Entre ultrapassagens perigosas e novamente a sonolenta estrada de pampas aos arredores, os funcionários da empresa administradora da rodovia aparecem cada vez em menor número. Se concentram mais ao trecho próximo da região metropolitana de Porto Alegre, bem sabe-se o porquê. A segurança consiste em raros e esvaziados postos de Brigada Militar, entidade de tantas dificuldades financeiras, a exemplo do estado, além dos mais modelados e equipados santuários azuis e amarelos da Polícia Rodoviária Federal.
As opções de diversão são os chamados bailões. Alguns são fortemente anunciados nas pinturas, atrativos para buscar clientes, mesmo que de passagem. Outros são mais reservados, pelas opções ilegais que variam de jogos de azar à prostituição nas casas noturnas. Talvez grande parte das comunidades prefira os almoços e festas de igreja, os bingos de domingo e talvez seja um grande erro unir essas duas formas de diversão no mesmo parágrafo, mas agora foi.

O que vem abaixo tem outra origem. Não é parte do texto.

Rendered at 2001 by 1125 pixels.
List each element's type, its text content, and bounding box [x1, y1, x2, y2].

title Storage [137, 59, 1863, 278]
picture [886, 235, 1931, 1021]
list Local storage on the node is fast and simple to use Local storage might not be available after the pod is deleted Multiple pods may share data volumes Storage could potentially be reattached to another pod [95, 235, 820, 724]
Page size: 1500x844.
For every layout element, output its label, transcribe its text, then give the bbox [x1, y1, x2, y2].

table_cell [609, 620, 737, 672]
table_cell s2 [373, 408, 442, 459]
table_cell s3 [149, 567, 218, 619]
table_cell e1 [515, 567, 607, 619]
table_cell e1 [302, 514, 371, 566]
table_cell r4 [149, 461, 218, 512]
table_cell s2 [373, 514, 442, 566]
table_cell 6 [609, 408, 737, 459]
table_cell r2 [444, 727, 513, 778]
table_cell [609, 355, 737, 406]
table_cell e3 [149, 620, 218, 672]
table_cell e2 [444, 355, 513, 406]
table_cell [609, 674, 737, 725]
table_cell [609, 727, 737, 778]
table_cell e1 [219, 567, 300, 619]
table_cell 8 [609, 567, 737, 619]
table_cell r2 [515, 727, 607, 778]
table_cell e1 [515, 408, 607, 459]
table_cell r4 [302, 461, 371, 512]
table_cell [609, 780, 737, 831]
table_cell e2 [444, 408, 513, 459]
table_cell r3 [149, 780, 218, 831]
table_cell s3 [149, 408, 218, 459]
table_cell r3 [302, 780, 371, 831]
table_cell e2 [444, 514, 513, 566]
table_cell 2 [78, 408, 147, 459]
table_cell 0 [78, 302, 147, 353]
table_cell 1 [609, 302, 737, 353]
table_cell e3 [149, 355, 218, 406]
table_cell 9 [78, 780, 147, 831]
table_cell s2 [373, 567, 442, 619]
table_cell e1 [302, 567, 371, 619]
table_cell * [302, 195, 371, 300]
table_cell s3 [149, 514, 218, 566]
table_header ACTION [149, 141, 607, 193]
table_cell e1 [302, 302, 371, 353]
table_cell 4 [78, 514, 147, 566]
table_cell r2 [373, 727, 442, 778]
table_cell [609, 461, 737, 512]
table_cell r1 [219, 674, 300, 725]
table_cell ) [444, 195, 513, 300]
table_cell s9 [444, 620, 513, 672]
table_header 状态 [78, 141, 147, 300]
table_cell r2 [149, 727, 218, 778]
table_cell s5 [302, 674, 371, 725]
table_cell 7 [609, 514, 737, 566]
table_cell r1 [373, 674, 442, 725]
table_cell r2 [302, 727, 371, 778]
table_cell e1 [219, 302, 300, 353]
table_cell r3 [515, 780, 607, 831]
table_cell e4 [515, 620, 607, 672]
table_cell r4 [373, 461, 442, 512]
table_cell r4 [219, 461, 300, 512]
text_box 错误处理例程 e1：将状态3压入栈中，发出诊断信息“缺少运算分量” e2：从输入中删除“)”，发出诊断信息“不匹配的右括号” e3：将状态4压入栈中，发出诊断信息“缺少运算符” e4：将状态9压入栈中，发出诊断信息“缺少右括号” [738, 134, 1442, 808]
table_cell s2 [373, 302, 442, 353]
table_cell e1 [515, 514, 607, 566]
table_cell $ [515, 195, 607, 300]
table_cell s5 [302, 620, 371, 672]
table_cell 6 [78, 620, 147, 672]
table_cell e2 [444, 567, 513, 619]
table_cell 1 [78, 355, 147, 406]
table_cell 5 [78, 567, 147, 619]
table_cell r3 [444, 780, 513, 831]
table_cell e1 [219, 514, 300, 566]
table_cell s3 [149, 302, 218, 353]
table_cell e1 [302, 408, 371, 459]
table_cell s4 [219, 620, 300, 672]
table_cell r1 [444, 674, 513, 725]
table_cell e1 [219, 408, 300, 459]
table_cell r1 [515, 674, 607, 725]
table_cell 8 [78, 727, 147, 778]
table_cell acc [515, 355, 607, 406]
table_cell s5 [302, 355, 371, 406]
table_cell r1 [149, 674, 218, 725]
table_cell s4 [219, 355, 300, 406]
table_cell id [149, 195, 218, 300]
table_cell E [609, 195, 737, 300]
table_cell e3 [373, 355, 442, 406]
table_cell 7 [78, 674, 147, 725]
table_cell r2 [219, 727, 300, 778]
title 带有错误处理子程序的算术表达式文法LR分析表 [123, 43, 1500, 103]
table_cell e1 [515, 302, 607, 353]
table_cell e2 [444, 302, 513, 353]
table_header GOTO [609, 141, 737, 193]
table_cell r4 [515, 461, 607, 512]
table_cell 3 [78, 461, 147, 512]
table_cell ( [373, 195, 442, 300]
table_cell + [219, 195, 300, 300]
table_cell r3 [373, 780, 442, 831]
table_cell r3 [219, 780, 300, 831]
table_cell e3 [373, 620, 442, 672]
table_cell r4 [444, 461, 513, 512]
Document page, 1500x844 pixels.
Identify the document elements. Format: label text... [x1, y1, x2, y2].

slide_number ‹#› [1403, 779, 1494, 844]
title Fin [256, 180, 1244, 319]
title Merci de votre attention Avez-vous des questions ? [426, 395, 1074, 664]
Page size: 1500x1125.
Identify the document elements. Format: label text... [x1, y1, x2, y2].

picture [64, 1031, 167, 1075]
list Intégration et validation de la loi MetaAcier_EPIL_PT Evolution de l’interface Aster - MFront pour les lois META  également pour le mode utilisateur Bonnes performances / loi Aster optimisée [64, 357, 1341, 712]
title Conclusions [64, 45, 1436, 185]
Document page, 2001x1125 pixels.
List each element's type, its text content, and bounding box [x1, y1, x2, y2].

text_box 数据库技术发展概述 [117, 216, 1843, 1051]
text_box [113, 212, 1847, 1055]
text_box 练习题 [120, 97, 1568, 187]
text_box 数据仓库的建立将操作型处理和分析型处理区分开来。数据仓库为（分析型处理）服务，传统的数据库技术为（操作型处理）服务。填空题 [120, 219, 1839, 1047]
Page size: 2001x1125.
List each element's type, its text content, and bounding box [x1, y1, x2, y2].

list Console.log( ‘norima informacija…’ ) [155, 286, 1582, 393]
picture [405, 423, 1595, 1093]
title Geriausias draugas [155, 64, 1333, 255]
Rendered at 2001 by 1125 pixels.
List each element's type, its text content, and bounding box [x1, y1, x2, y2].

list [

Um dos prazeres da região se estende para gastronomia de cucas, salames, chimia, doces de Pelotas e agriculturas familiares, cada vez menos livres dos agrotóxicos. Plantações de eucaliptos que se enfileiram militarmente à espera de seus cortes e aproveitamentos para os produtos derivados que ocuparão as prateleiras dos supermercados, enquanto os moradores locais reclamam que esse tipo de plantio prejudica o solo pela eternidade de suas vidas. Infernos.
Pessoas que esperam. Esperam a chuva na horta. Esperam a chuva para amenizar o mormaço. Esperam um novo amor nessas cidades escassas. Esperam o cão ou o gato que fugiu, como costumavam fazer, mas demoraram uns dias a mais para voltar. Esperam o marido voltar com o jantar. Esperam a chefia da família voltar da ida à cidade. Esperam a correspondência e as contas a pagar. Esperam a música certa da bandinha alemã na rádio. Esperam clientela no pacato armazém de letreiro apagado pela poeira e o tempo. Pelo tempo e o vento. Esperam que a duplicação ocorra ou não ocorra. Melhorias para região ou malefícios para suas propriedades?
Pessoas que pedalam bicicletas tentando manter o ritmo entre o deslocamento do horário e o poupar o físico contra o forte calor de janeiro. Pessoas com largas abas em chapéus contra o poderoso sol do estado brasileiro mais castigado pelo buraco na camada de Ozônio, que alguns estudiosos dizem estar finalmente diminuindo. Assim como diminuindo, mais comprovadamente, está a natalidade do Rio Grande do Sul. Pessoas que esperam os ônibus nas paradas. Pessoas com o chimarrão na frente de suas pequenas casas. Pessoas saudosas de bailões fechados, de gente que já morreu. Pessoas saudosas dos filhos que buscaram os maiores centros e visitam cada vez menos nessa corrida vida. Pela dificuldade de liberação do trabalho ou pela falta de saco para encarar essa rodovia de mão única. De mão única com o diabo no inferno.